Out of the records below, copy all lines in which the word "listed" occurs.

Camera-frame cuboid estimates =
- - -

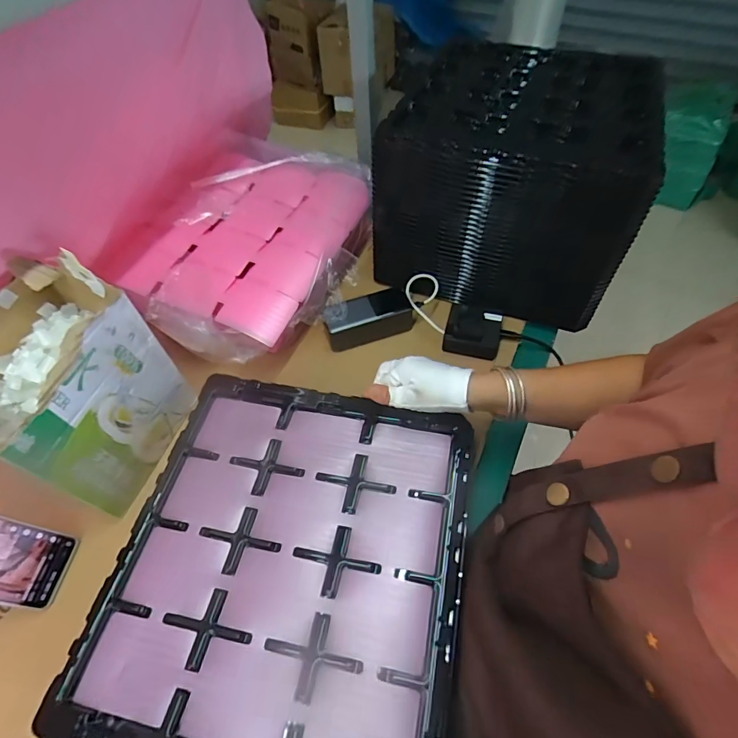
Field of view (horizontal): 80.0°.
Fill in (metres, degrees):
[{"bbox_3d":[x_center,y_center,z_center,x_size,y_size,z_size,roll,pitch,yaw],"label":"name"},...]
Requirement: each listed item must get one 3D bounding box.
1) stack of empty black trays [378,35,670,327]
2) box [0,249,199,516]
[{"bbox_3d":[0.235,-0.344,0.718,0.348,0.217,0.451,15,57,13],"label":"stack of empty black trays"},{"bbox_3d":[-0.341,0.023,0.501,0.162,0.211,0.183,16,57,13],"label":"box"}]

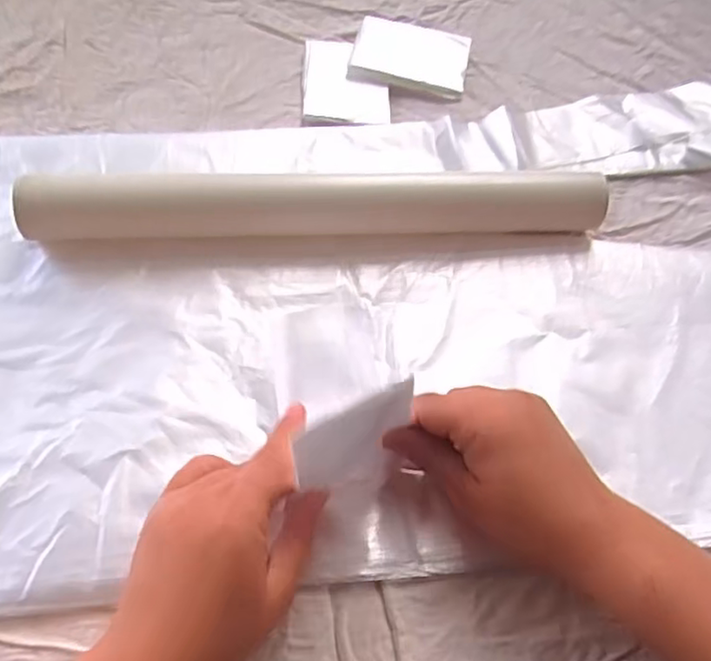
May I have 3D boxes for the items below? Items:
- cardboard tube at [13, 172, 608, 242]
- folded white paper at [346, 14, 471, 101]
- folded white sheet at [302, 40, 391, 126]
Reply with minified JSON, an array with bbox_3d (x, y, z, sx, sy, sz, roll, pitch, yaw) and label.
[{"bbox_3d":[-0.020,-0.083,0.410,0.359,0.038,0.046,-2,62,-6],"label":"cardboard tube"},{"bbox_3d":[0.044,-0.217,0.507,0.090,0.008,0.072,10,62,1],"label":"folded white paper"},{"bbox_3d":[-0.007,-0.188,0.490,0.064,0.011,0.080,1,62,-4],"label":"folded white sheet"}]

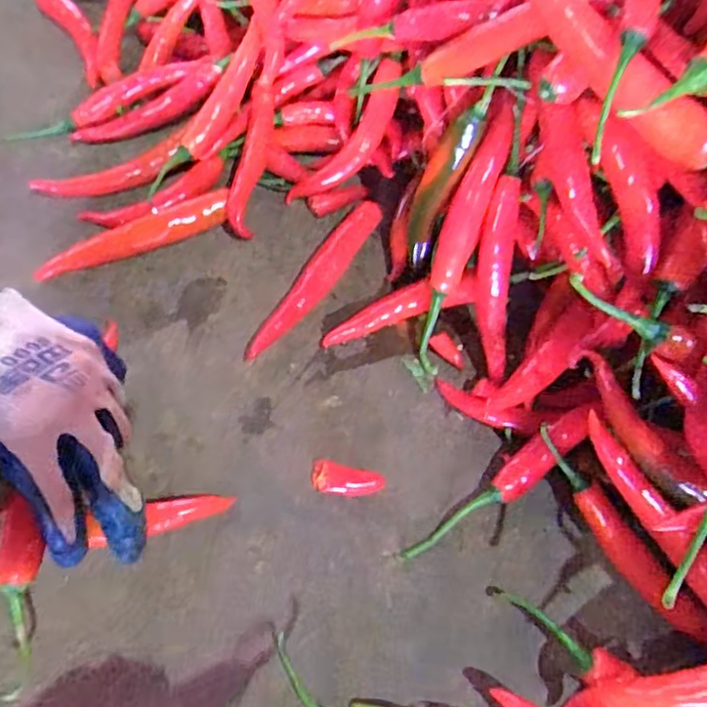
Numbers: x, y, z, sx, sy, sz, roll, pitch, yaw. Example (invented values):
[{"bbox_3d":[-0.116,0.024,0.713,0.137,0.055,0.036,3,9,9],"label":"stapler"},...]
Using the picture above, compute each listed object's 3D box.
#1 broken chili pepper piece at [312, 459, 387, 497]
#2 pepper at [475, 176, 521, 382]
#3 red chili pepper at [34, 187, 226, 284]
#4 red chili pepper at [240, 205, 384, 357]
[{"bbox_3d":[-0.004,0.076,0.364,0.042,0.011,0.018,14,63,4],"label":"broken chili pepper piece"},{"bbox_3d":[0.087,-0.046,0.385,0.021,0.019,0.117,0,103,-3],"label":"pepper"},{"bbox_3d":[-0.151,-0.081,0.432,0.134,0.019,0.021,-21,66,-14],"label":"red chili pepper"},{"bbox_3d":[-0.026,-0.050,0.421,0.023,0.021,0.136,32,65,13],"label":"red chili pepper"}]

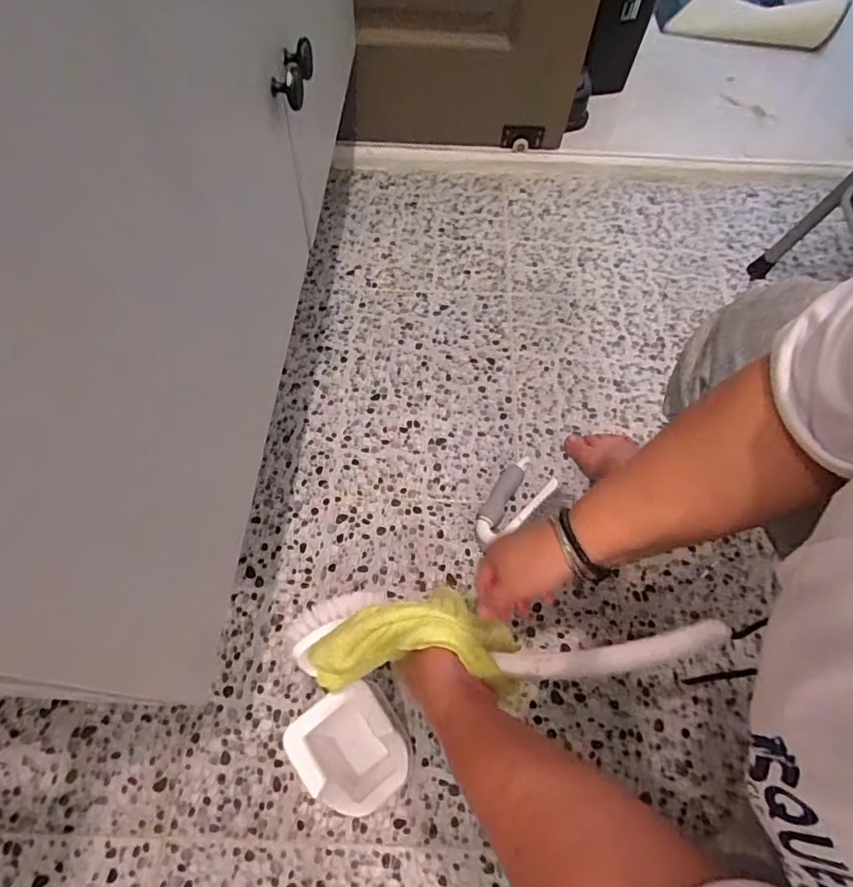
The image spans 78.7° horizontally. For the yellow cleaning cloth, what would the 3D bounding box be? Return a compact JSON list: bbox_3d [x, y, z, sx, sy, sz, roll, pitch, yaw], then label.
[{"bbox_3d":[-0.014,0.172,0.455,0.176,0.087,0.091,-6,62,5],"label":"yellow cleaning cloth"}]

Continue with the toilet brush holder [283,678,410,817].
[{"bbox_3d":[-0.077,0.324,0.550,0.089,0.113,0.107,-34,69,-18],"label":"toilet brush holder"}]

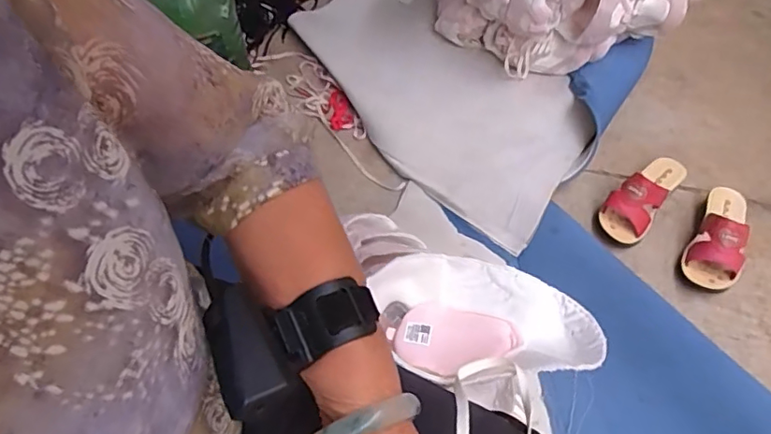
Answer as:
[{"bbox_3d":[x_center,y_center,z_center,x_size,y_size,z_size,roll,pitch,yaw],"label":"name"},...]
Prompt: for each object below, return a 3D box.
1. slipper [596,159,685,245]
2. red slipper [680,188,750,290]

- - -

SOLUTION =
Requirement: each listed item must get one 3D bounding box.
Using the picture above, compute each listed object's 3D box.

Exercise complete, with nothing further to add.